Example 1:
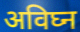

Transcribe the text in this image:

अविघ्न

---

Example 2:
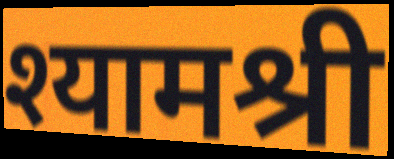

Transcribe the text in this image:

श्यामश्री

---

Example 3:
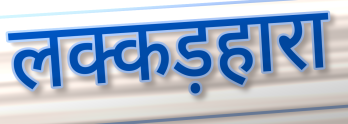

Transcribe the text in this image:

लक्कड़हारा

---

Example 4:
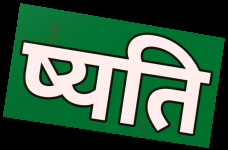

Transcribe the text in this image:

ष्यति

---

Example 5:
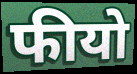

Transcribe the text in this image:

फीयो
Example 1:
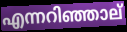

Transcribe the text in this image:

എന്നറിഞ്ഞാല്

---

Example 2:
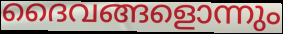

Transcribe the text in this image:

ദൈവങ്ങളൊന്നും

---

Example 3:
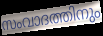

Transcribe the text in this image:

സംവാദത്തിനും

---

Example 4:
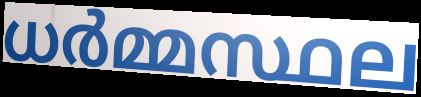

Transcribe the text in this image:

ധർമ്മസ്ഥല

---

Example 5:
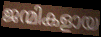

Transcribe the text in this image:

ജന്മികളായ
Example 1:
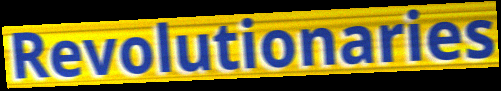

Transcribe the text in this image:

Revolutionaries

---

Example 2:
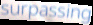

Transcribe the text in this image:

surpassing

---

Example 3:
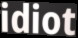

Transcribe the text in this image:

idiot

-----

▶ _YOUR INSTRUCTIONS_
Restate the material word for word, minus pictures.

▶ _RESPONSE_
Example 1:

Transcribe the text in this image:

अविघ्न

---

Example 2:

Transcribe the text in this image:

श्यामश्री

---

Example 3:

Transcribe the text in this image:

लक्कड़हारा

---

Example 4:

Transcribe the text in this image:

ष्यति

---

Example 5:

Transcribe the text in this image:

फीयो
Example 1:

Transcribe the text in this image:

എന്നറിഞ്ഞാല്

---

Example 2:

Transcribe the text in this image:

ദൈവങ്ങളൊന്നും

---

Example 3:

Transcribe the text in this image:

സംവാദത്തിനും

---

Example 4:

Transcribe the text in this image:

ധർമ്മസ്ഥല

---

Example 5:

Transcribe the text in this image:

ജന്മികളായ
Example 1:

Transcribe the text in this image:

Revolutionaries

---

Example 2:

Transcribe the text in this image:

surpassing

---

Example 3:

Transcribe the text in this image:

idiot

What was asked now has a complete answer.